Gavreto Approved by FDA to Treat Thyroid Cancer

The drug has been approved to treat patients with advanced or metastatic RET-mutant medullary thyroid cancer and RET fusion-positive thyroid cancer.

The Food and Drug Administration (FDA) approved Gavreto (pralsetinib) for the treatment of adults and children aged 12 years and older with advanced or metastatic RET-mutant medullary thyroid cancer requiring systemic therapy, in addition to the treatment of RET fusion-positive thyroid cancer requiring systemic therapy and are sensitive to radioactive iodine.

The recommended dose of Gavreto is 400 mg orally once per day in adults and children ages 12 years and older, specifically with no food intake for at least two hours before taking the drug and at least one hour after taking it, according to a release from the FDA.

The effectiveness of Gavreto was assessed in the ARROW trial, which included 55 patients with tumors that had RET gene alterations who were previously treated with Cabometyx (cabozantinib) or Caprelsa (vandetanib). The overall response rate (ORR) was 60%, of which 79% had responses that lasted for six months or longer, according to the release. This drug was also assessed in 29 patients who were not previously treated with Cabometyx or Caprelsa, which resulted in an ORR of 66%, of which 84% had a response that lasted for at least six months. In nine patients who were sensitive to radioactive iodine, the ORR was 89%, and all patients had a response that lasted for at least six months.
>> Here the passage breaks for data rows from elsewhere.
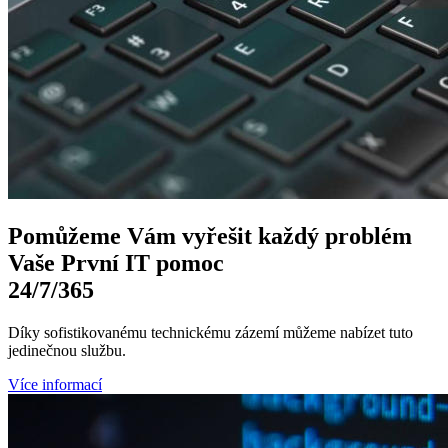
Pomůžeme Vám
vyřešit každý problém
Vaše První
IT pomoc
24/7
/365
Díky sofistikovanému technickému zázemí můžeme nabízet tuto
jedinečnou službu.
Více informací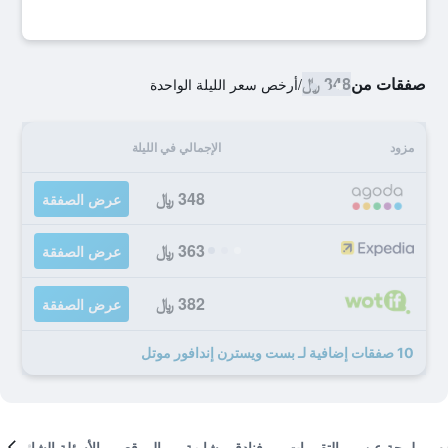
صفقات من
348 ﷼
/
أرخص سعر الليلة الواحدة
مزود
الإجمالي في الليلة
348 ﷼
عرض الصفقة
363 ﷼
عرض الصفقة
382 ﷼
عرض الصفقة
10 صفقات إضافية لـ بست ويسترن إندافور موتل
لمحة عن
التقييمات
فنادق مشابهة
الموقع
الأسئلة الشائعة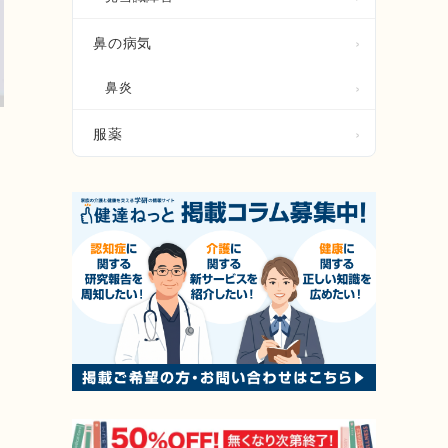
鼻の病気
鼻炎
服薬
保
う
ち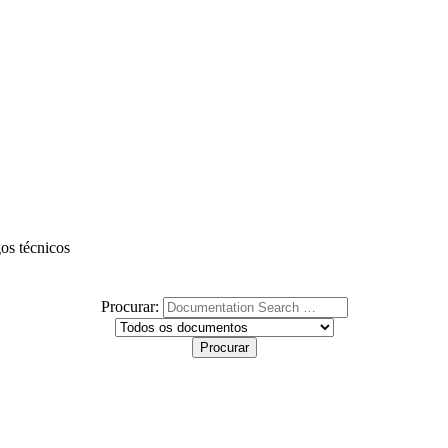
gos técnicos
Procurar: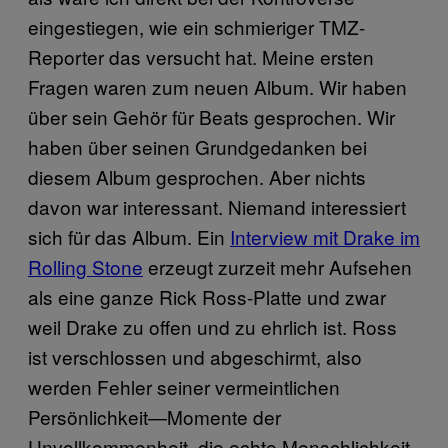
eingestiegen, wie ein schmieriger TMZ-
Reporter das versucht hat. Meine ersten
Fragen waren zum neuen Album. Wir haben
über sein Gehör für Beats gesprochen. Wir
haben über seinen Grundgedanken bei
diesem Album gesprochen. Aber nichts
davon war interessant. Niemand interessiert
sich für das Album. Ein
Interview mit Drake im
Rolling Stone
erzeugt zurzeit mehr Aufsehen
als eine ganze Rick Ross-Platte und zwar
weil Drake zu offen und zu ehrlich ist. Ross
ist verschlossen und abgeschirmt, also
werden Fehler seiner vermeintlichen
Persönlichkeit—Momente der
Unvollkommenheit, die echte Menschlichkeit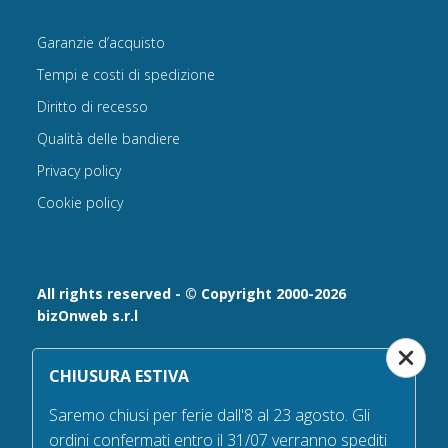
Garanzie d’acquisto
Tempi e costi di spedizione
Diritto di recesso
Qualità delle bandiere
Privacy policy
Cookie policy
All rights reserved - © Copyright 2000-2026
bizOnweb s.r.l
Via Fratelli Bandiera 18, 25122 - Brescia, Italia
CHIUSURA ESTIVA
P.IVA 02232630984 - Iscrizione presso la Camera di
Commercio di Brescia,
Saremo chiusi per ferie dall'8 al 23 agosto. Gli
n° REA 432569 Capitale sociale versato Euro 25.000,00.
ordini confermati entro il 31/07 verranno spediti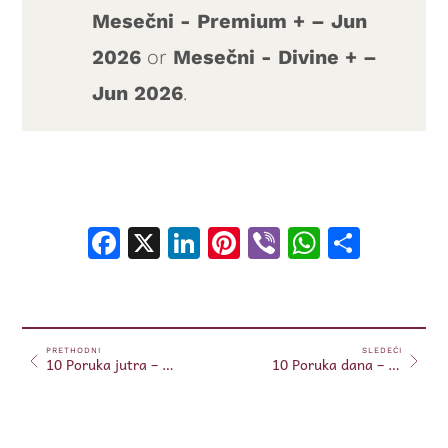
Mesečni - Premium + – Jun
2026
or
Mesečni - Divine + –
Jun 2026
.
Facebook
X
LinkedIn
Pinterest
Viber
WhatsA
Shar
PRETHODNI
SLEDEĆI
10 Poruka jutra – 10. jun, 2026.
10 Poruka dana – 10. jun, 2026.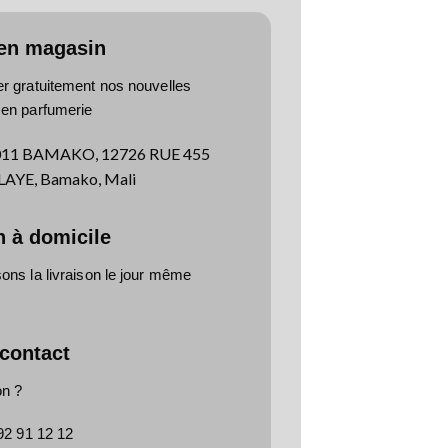
 en magasin
er gratuitement nos nouvelles
 en parfumerie
011 BAMAKO, 12726 RUE 455
YE, Bamako, Mali
n à domicile
ns la livraison le jour même
 contact
on ?
92 91 12 12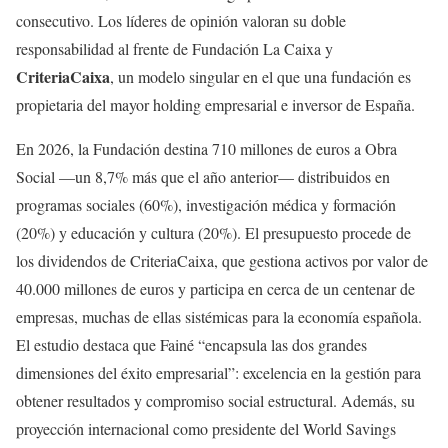
consecutivo. Los líderes de opinión valoran su doble
responsabilidad al frente de Fundación La Caixa y
CriteriaCaixa
, un modelo singular en el que una fundación es
propietaria del mayor holding empresarial e inversor de España.
En 2026, la Fundación destina 710 millones de euros a Obra
Social —un 8,7% más que el año anterior— distribuidos en
programas sociales (60%), investigación médica y formación
(20%) y educación y cultura (20%). El presupuesto procede de
los dividendos de CriteriaCaixa, que gestiona activos por valor de
40.000 millones de euros y participa en cerca de un centenar de
empresas, muchas de ellas sistémicas para la economía española.
El estudio destaca que Fainé “encapsula las dos grandes
dimensiones del éxito empresarial”: excelencia en la gestión para
obtener resultados y compromiso social estructural. Además, su
proyección internacional como presidente del World Savings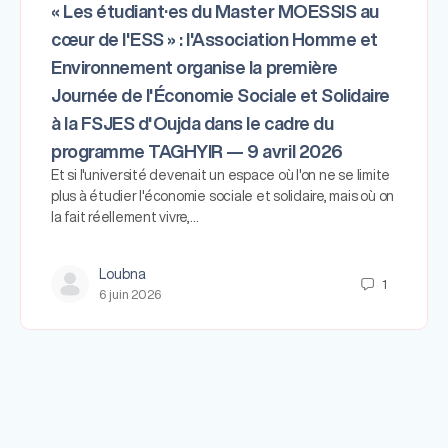
« Les étudiant·es du Master MOESSIS au
cœur de l'ESS » : l'Association Homme et
Environnement organise la première
Journée de l'Économie Sociale et Solidaire
à la FSJES d'Oujda dans le cadre du
programme TAGHYIR — 9 avril 2026
Et si l'université devenait un espace où l'on ne se limite
plus à étudier l'économie sociale et solidaire, mais où on
la fait réellement vivre,…
Loubna
1
6 juin 2026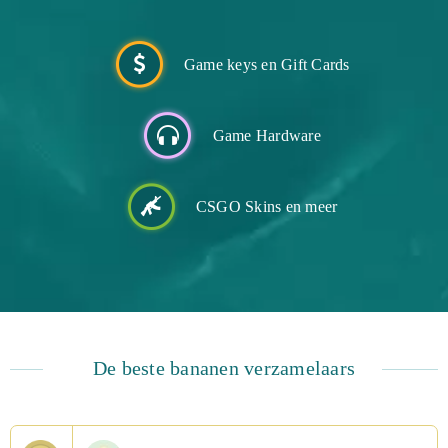
Game keys en Gift Cards
Game Hardware
CSGO Skins en meer
De beste bananen verzamelaars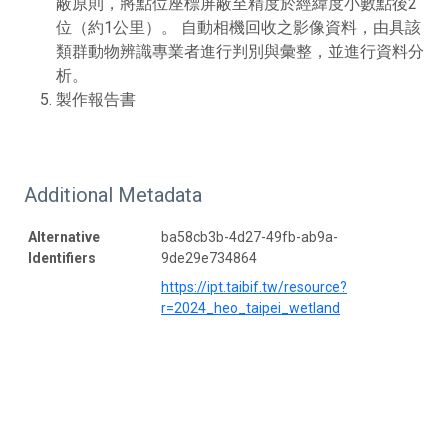
蔽原則，將點位座標屏蔽至精度於經緯度小數點後2
位（約1公里）。 自動相機回收之影像資料，由具該
類群動物辨識專業者進行判別與彙整，並進行資料分
析。
製作報告書
Additional Metadata
Alternative
ba58cb3b-4d27-49fb-ab9a-
Identifiers
9de29e734864
https://ipt.taibif.tw/resource?
r=2024_heo_taipei_wetland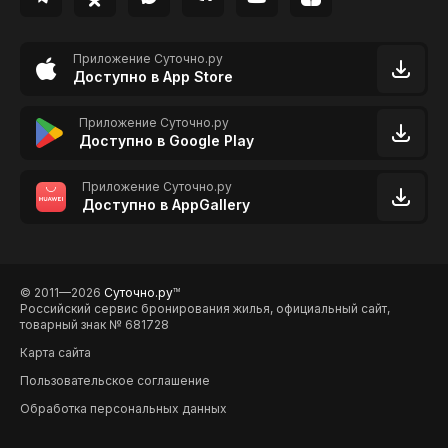
Приложение Суточно.ру
Доступно в App Store
Приложение Суточно.ру
Доступно в Google Play
Приложение Суточно.ру
Доступно в AppGallery
© 2011—2026
Суточно.ру
TM
Российский сервис бронирования жилья, официальный сайт,
товарный знак № 681728
Карта сайта
Пользовательское соглашение
Обработка персональных данных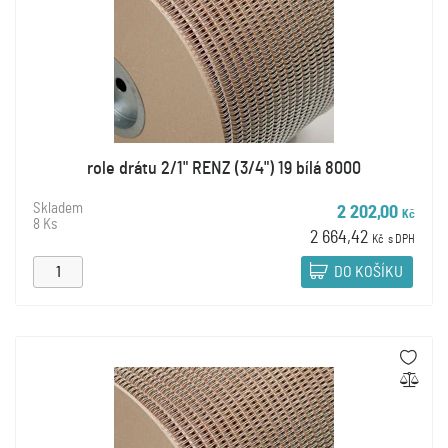
role drátu 2/1" RENZ (3/4") 19 bílá 8000
Skladem
2 202,00
Kč
8 Ks
2 664,42
Kč
s DPH
DO KOŠÍKU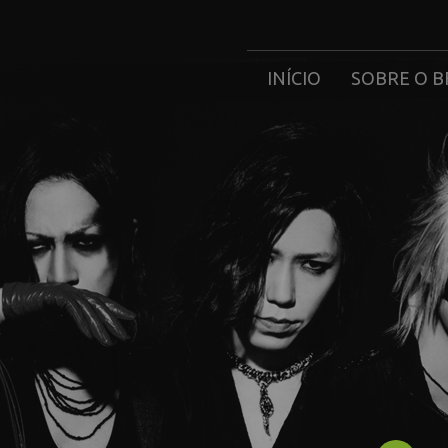
INÍCIO
SOBRE O B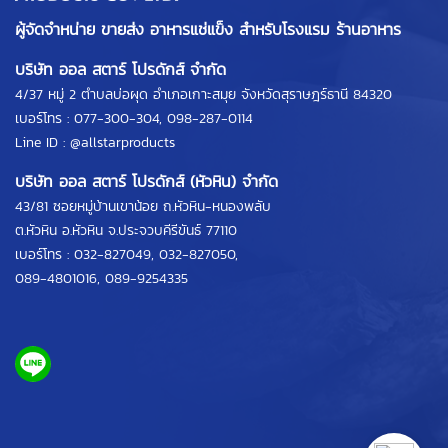
ผู้จัดจำหน่าย ขายส่ง อาหารแช่แข็ง สำหรับโรงแรม ร้านอาหาร
บริษัท ออล สตาร์ โปรดักส์ จำกัด
4/37 หมู่ 2 ตำบลบ่อผุด อำเภอเกาะสมุย จังหวัดสุราษฎร์ธานี 84320
เบอร์โทร :
077-300-304
,
098-287-0114
Line ID :
@allstarproducts
บริษัท ออล สตาร์ โปรดักส์ (หัวหิน) จำกัด
43/81 ซอยหมู่บ้านเขาน้อย ถ.หัวหิน-หนองพลับ
ต.หัวหิน อ.หัวหิน จ.ประจวบคีรีขันธ์ 77110
เบอร์โทร :
032-827049
,
032-827050
,
089-4801016
,
089-9254335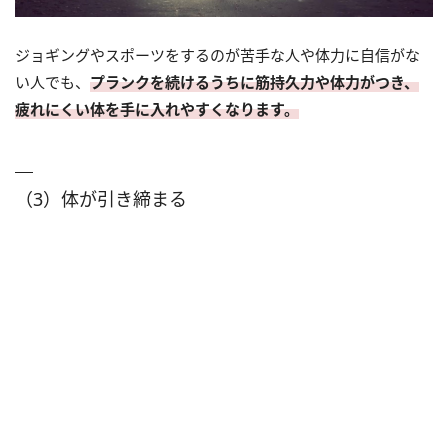
ジョギングやスポーツをするのが苦手な人や体力に自信がな
い人でも、
プランクを続けるうちに筋持久力や体力がつき、
疲れにくい体を手に入れやすくなります。
（3）体が引き締まる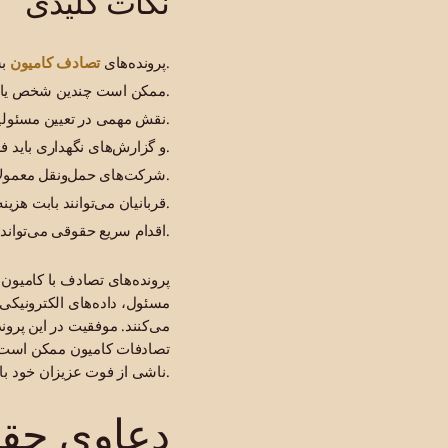
نکات کلیدی
تصادف کامیون
بسیار پیچیده‌تر از تصادفات معمولی خودرو هستند.
پرونده‌های
ممکن است چندین شخص یا شرکت به طور همزمان مسئول حادثه باشند.
مقررات فدرال FMCSA نقش مهمی در تعیین مسئولیت دارند.
شواهد حیاتی مانند داده‌های جعبه سیاه، سوابق ELD و گزارش‌های نگهداری باید فوراً حفظ شوند.
شرکت‌های حمل‌ونقل معمولاً بلافاصله پس از حادثه دفاع حقوقی خود را آغاز می‌کنند.
قربانیان می‌توانند بابت هزینه‌های درمان، درآمد از دست‌رفته، درد و رنج و آسیب‌های دائمی غرامت درید.
اقدام سریع حقوقی می‌تواند از نابودی یا از بین رفتن شواهد مهم جلوگیری کند.
پرونده‌های تصادف با کامیون
مسئول، داده‌های الکترونیکی 
می‌کنند. موفقیت در این پرون
تصادفات کامیون ممکن است م
ما به کمک شما امده ایم.
ناشی از فوت عزیزان خود با
دعاوی حقو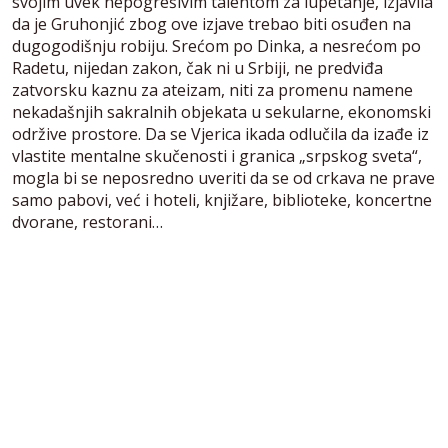
svojim uvek nepogrešivim talentom za lupetanje, izjavila
da je Gruhonjić zbog ove izjave trebao biti osuđen na
dugogodišnju robiju. Srećom po Dinka, a nesrećom po
Radetu, nijedan zakon, čak ni u Srbiji, ne predviđa
zatvorsku kaznu za ateizam, niti za promenu namene
nekadašnjih sakralnih objekata u sekularne, ekonomski
održive prostore. Da se Vjerica ikada odlučila da izađe iz
vlastite mentalne skučenosti i granica „srpskog sveta“,
mogla bi se neposredno uveriti da se od crkava ne prave
samo pabovi, već i hoteli, knjižare, biblioteke, koncertne
dvorane, restorani…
"Traditionally, we have treated patients with RET-altered thyroid cancers with multi-kinase inhibitors, non-selective therapies with modest efficacy and clinically significant side effects. The FDA approval of (Gavreto), a once-daily RET-targeted therapy, advances the standard of care for these patients,” said Dr. Mimi Hu, an investigator on the trial and a professor in the Department of Endocrine Neoplasia and Hormonal Disorders at The University of Texas MD Anderson Cancer Center, in a release issued by the drug’s manufacturer. “I am encouraged by the safety profile and durable responses shown by GAVRETO in RET-altered thyroid cancers in both treatment-naïve and previously treated patients.”

The most common adverse reactions, which occurred in at least 25% of patients, included hypertension (high blood pressure), constipation, musculoskeletal pain, fatigue and diarrhea, according to the release. The most common laboratory abnormalities considered grade 3 or 4 (severe or potentially life threatening), which occurred in at least 2% of patients, included decreases in neutrophils (a type of white blood cell), lymphocytes (white blood cells that serve as immune cells), phosphate, hemoglobin (a protein in red blood cells), sodium, calcium and platelets (a component that prevents bleeding), in addition to increases in aspartate aminotransferase (an enzyme found in several areas of the body), alkaline phosphate (an enzyme in the bone and liver) and alanine aminotransferase (an enzyme in the liver and kidney).